Psa. 41:  is one of the Messianic Psalms.  When we say this, let us not be
misunderstood.  Christ is the sum and substance, the Alpha and the Omega of all
Scripture from Genesis to Revelation. Every Psalm, therefore, speaks of Him. Some,
however, speak prophetically of Him in a special way, as, for instance, Psa. 2: and
Psa. 22: Among these we must place Psa. 41: Verse 9, as originally written by David,
referred to Ahithophel who betrayed him, and as Ahithophel had some connection with
Bathsheba there were some grounds, humanly speaking, for his action. The Lord Jesus
quotes this verse with reference to His own betrayal by Judas. It is important, however,
not only to observe what the Lord quoted, but what He omitted. He quoted the words:
"He that eateth bread with Me hath lifted up his heel against Me." But He did not quote:
"Mine own familiar friend, in whom I trusted" (John 13: 18). Judas was a devil, and
known as such by the Lord from the beginning (John 6: 70), and as such could never
have been the Lord's own familiar friend. Neither could it be said of Christ that He
"trusted in" Judas for it is written that "He knew what was in man" (John 2: 25).

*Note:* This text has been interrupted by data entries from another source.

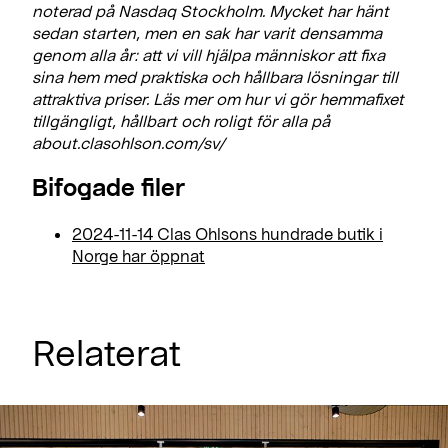
noterad på Nasdaq Stockholm. Mycket har hänt
sedan starten, men en sak har varit densamma
genom alla år: att vi vill hjälpa människor att fixa
sina hem med praktiska och hållbara lösningar till
attraktiva priser. Läs mer om hur vi gör hemmafixet
tillgängligt, hållbart och roligt för alla på
about.clasohlson.com/sv/
Bifogade filer
2024-11-14 Clas Ohlsons hundrade butik i
Norge har öppnat
Relaterat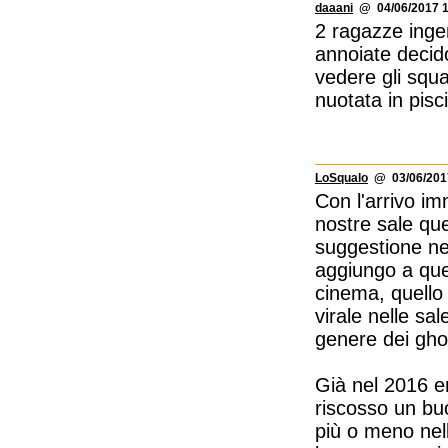
daaani
@ 04/06/2017 1
2 ragazze inge
annoiate decid
vedere gli squ
nuotata in pisc
LoSqualo
@ 03/06/2017
Con l'arrivo im
nostre sale que
suggestione nel
aggiungo a que
cinema, quello
virale nelle sa
genere dei gho
Già nel 2016 e
riscosso un buo
più o meno nel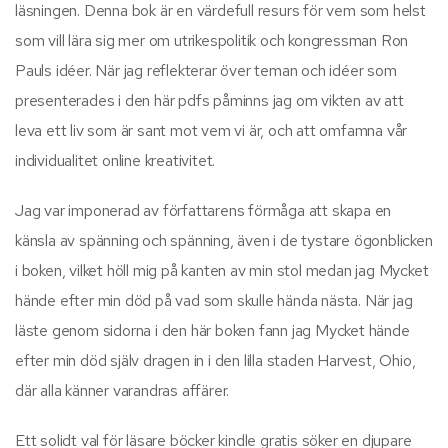
läsningen. Denna bok är en värdefull resurs för vem som helst
som vill lära sig mer om utrikespolitik och kongressman Ron
Pauls idéer. När jag reflekterar över teman och idéer som
presenterades i den här pdfs påminns jag om vikten av att
leva ett liv som är sant mot vem vi är, och att omfamna vår
individualitet online kreativitet.
Jag var imponerad av författarens förmåga att skapa en
känsla av spänning och spänning, även i de tystare ögonblicken
i boken, vilket höll mig på kanten av min stol medan jag Mycket
hände efter min död på vad som skulle hända nästa. När jag
läste genom sidorna i den här boken fann jag Mycket hände
efter min död själv dragen in i den lilla staden Harvest, Ohio,
där alla känner varandras affärer.
Ett solidt val för läsare böcker kindle gratis söker en djupare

We shall find some things in these Messianic Psalms that are true of both the Psalmist
and of Christ, but there are others that belong strictly to the Psalmist himself as the
fallible type. For example, the words of Psa. 41: 4, "I have sinned against Thee", could
never have been spoken by the Saviour. Even though He bore our sins, and was made sin
for us, it was ever true that He knew no sin, and that He did no sin.

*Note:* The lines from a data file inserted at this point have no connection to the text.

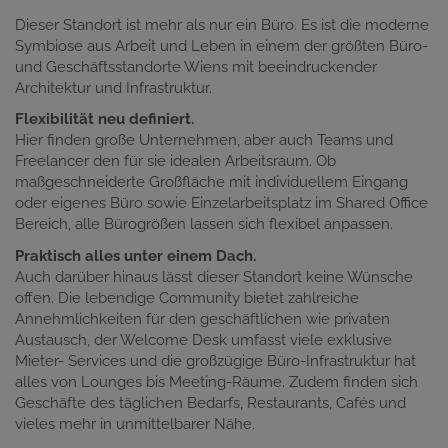
Dieser Standort ist mehr als nur ein Büro. Es ist die moderne
Symbiose aus Arbeit und Leben in einem der größten Büro-
und Geschäftsstandorte Wiens mit beeindruckender
Architektur und Infrastruktur.
Flexibilität neu definiert.
Hier finden große Unternehmen, aber auch Teams und
Freelancer den für sie idealen Arbeitsraum. Ob
maßgeschneiderte Großfläche mit individuellem Eingang
oder eigenes Büro sowie Einzelarbeitsplatz im Shared Office
Bereich, alle Bürogrößen lassen sich flexibel anpassen.
Praktisch alles unter einem Dach.
Auch darüber hinaus lässt dieser Standort keine Wünsche
offen. Die lebendige Community bietet zahlreiche
Annehmlichkeiten für den geschäftlichen wie privaten
Austausch, der Welcome Desk umfasst viele exklusive
Mieter- Services und die großzügige Büro-Infrastruktur hat
alles von Lounges bis Meeting-Räume. Zudem finden sich
Geschäfte des täglichen Bedarfs, Restaurants, Cafés und
vieles mehr in unmittelbarer Nähe.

The English reader of Psa. 41: 1 is most likely to read it as though it inculcated
kindness to the poor, almsgiving and charity. While we would not say anything against a
simple act of kindness, but would rather urge a more responsive spirit on the part of most
of us, the thought of kindness is not the meaning of this passage. The word translated
"consider" occurs 72 times in the O.T. and the following are the translations found in the
"Behave wisely, guide wittingly, be instructed, wise, consider, consider wisely, deal
prudently, give skill, have good success, have understanding, instruct, make to
understand, make wise, prosper, teach, understand, expert, maschil, prudent, skilful,
understanding, wise, wisely, wisdom."
"Blessed is he that . . . . . the poor."--How shall we translate this word? What is its
special meaning?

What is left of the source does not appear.